The codebase features comprehensive inline documentation:
- Detailed module-level docstrings explaining key concepts
- Function and class documentation with examples
- Type hints and parameter descriptions
- Usage examples and implementation notes

## Contributing

We welcome contributions! Please see our [Contributing Guide](CONTRIBUTING.md) for details on:
- Setting up your development environment
- Code style guidelines
- Pull request process
- Development workflow

## Code of Conduct

This project follows the [Contributor Covenant Code of Conduct](CODE_OF_CONDUCT.md). By participating, you are expected to uphold this code.
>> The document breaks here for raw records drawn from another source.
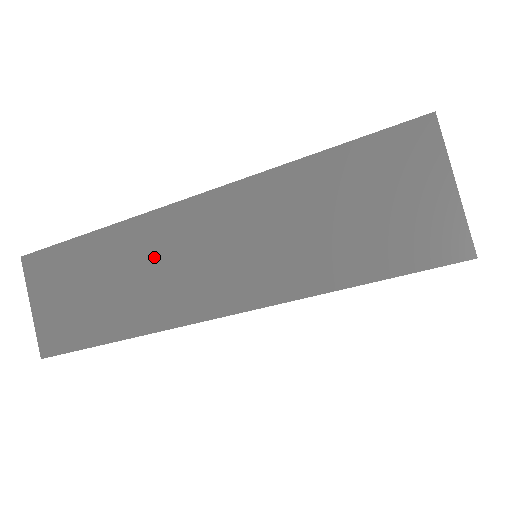
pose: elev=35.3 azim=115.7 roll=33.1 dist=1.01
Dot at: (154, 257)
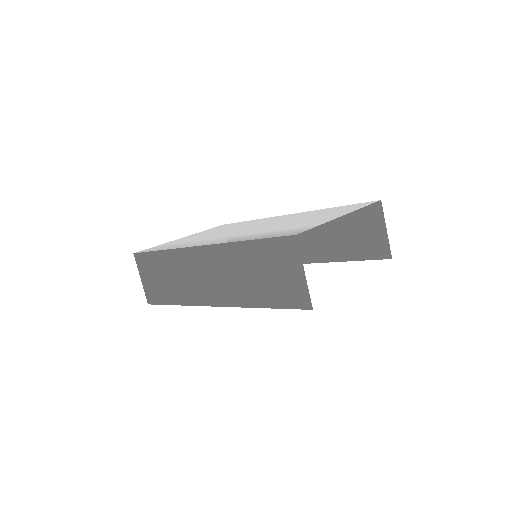
Dot at: (188, 270)
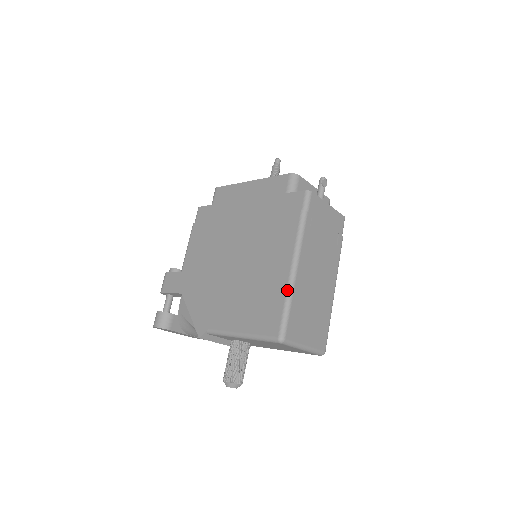
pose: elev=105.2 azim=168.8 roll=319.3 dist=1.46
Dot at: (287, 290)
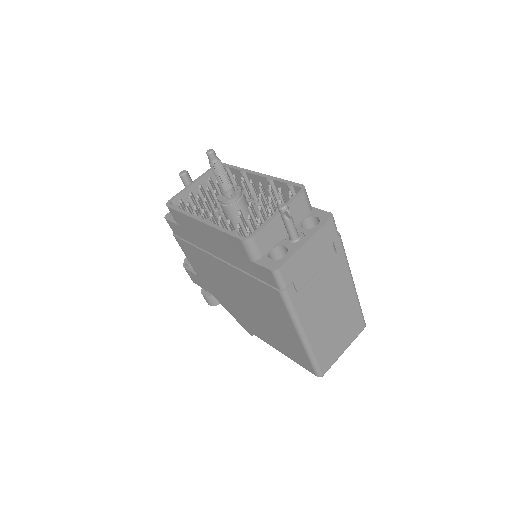
Dot at: (305, 350)
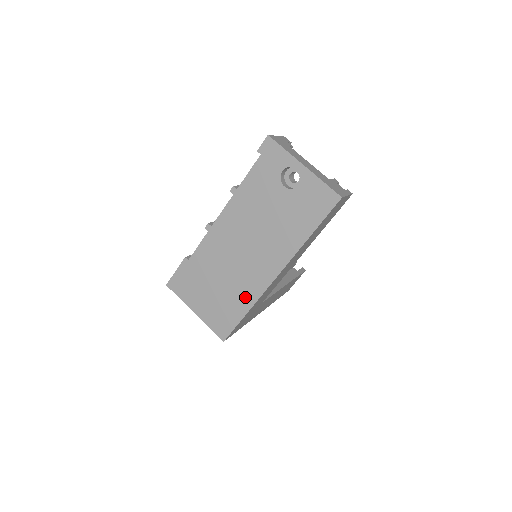
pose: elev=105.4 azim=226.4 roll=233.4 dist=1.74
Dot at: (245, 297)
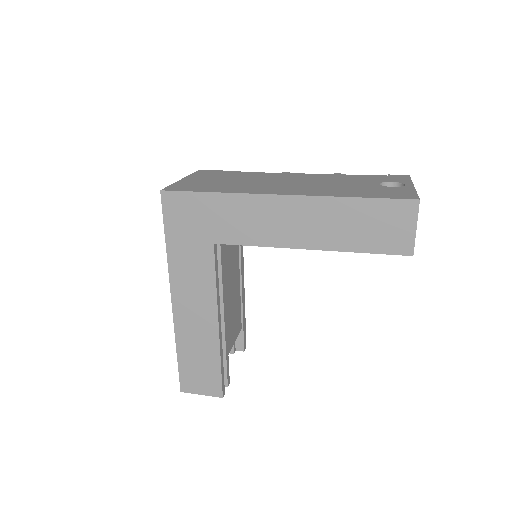
Dot at: (234, 189)
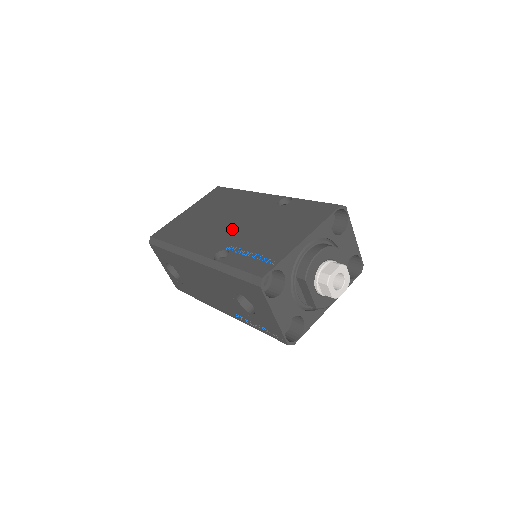
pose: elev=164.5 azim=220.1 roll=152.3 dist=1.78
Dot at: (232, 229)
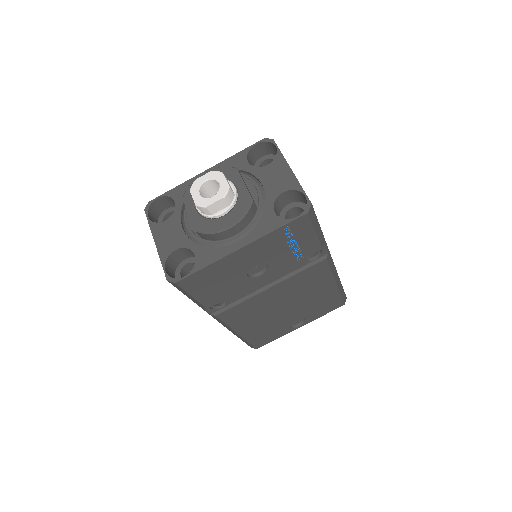
Dot at: occluded
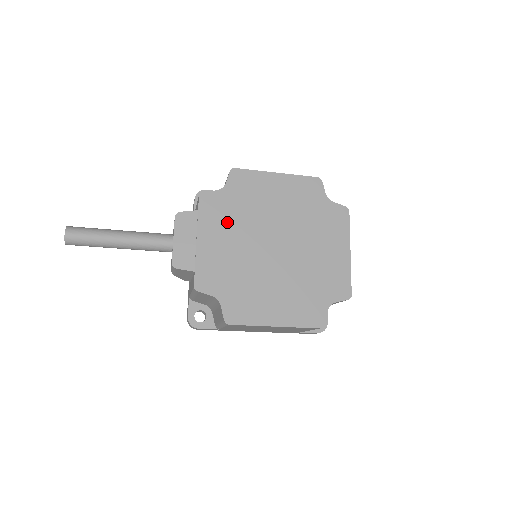
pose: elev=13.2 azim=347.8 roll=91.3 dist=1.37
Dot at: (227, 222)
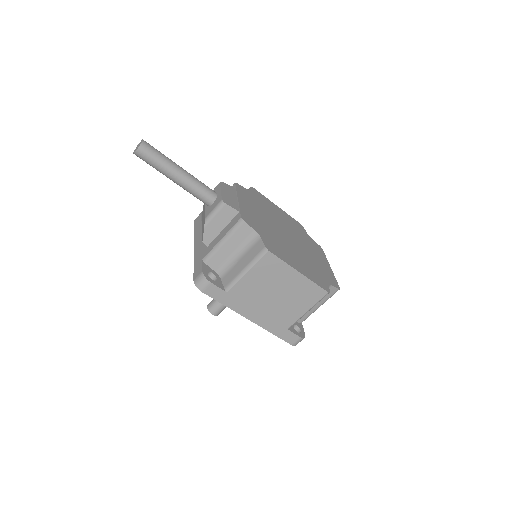
Dot at: (255, 205)
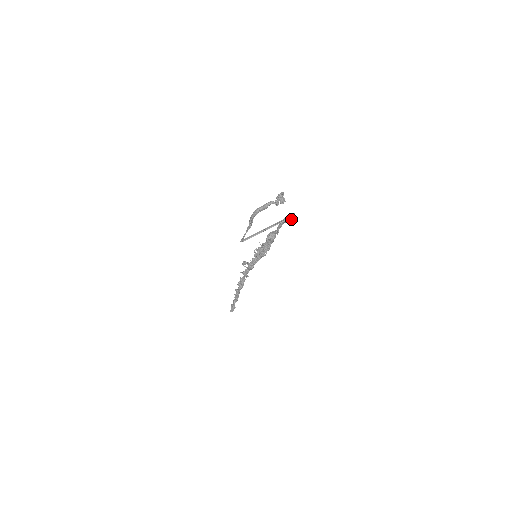
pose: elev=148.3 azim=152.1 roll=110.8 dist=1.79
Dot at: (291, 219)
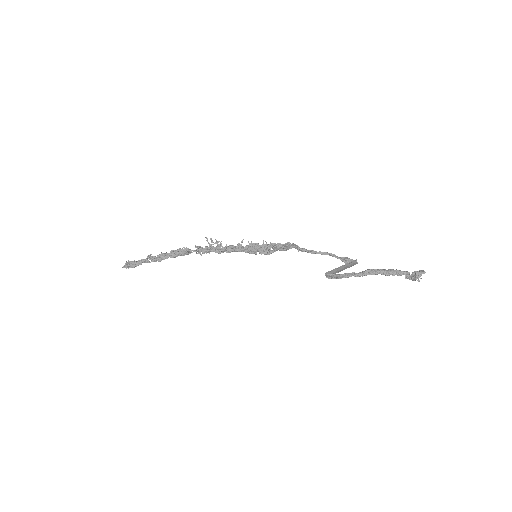
Dot at: occluded
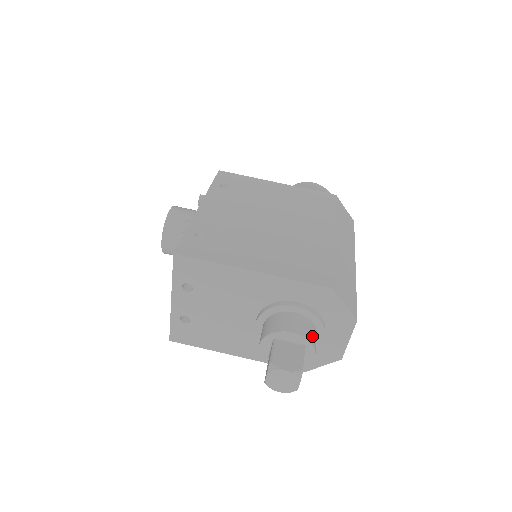
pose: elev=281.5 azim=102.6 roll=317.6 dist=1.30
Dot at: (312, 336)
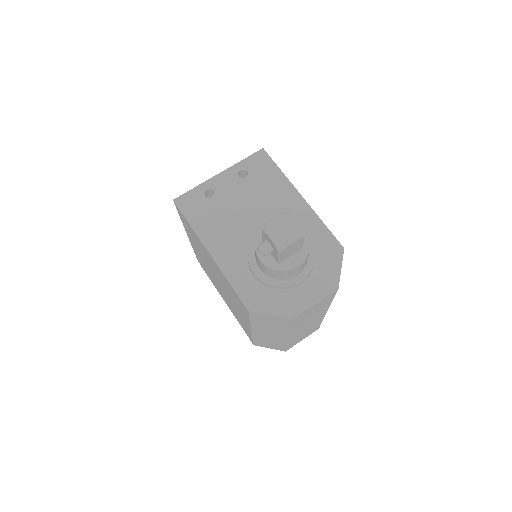
Dot at: occluded
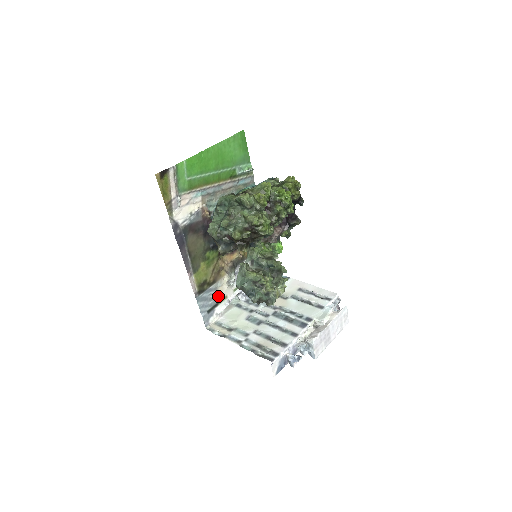
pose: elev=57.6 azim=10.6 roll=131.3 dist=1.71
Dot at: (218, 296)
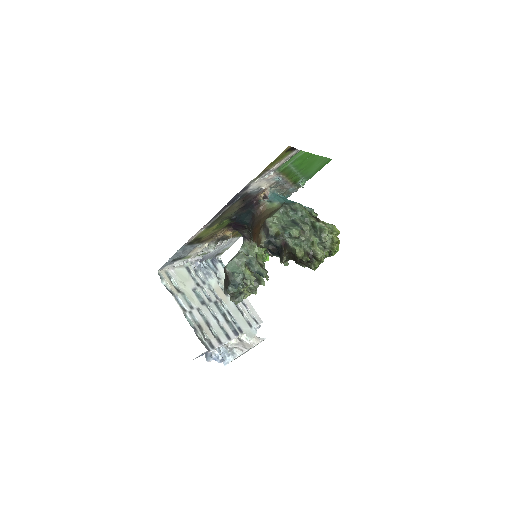
Dot at: (189, 253)
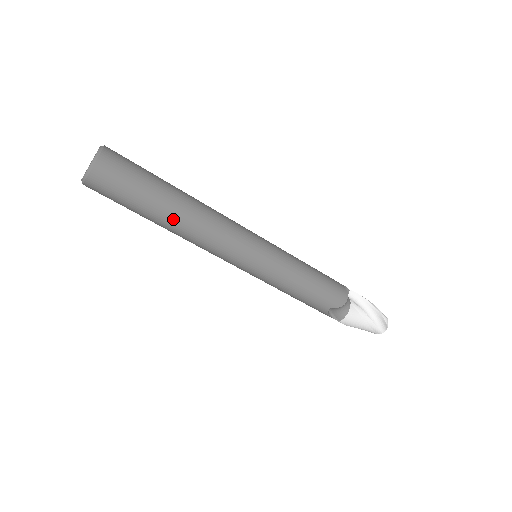
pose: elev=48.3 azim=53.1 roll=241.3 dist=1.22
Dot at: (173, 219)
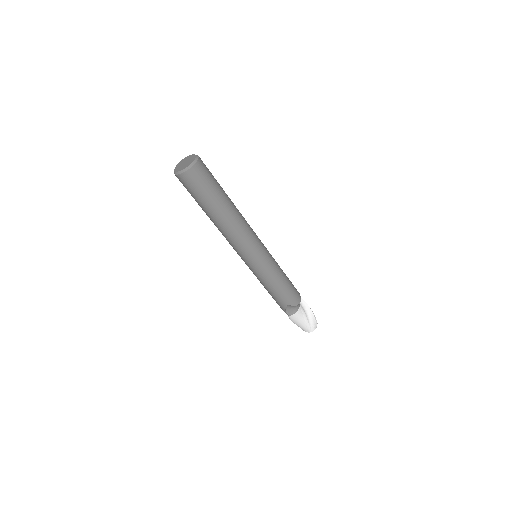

Please report unacceptable behavior.

## License

MIT License - see LICENSE file for details.

## Roadmap

- [x] Cross-file relationship detection
- [x] Archetype-aware retrieval
- [x] Relationship-based context expansion
- [x] Confidence scoring algorithm refinement
- [ ] State transition handling improvements
- [ ] Batch processing optimization
- [ ] Metric aggregation capabilities
- [ ] Entity filtering rules improvement
- [ ] Context assembly performance optimization
- [ ] Advanced archetype pattern detection

## Query Pipeline

The system implements a structured reasoning pipeline:

1. **Query Analysis**: 
   - Determines required data types
   - Identifies needed operations (filtering, aggregation)
   - Detects relationships and constraints

2. **Plan Creation**:
   - Builds retrieval strategy
   - Plans processing operations
   - Determines result formatting

3. **Execution**:
   - Retrieves relevant chunks
   - Processes according to plan
   - Assembles coherent response

This systematic approach ensures consistent and reliable query handling while preserving context and relationships.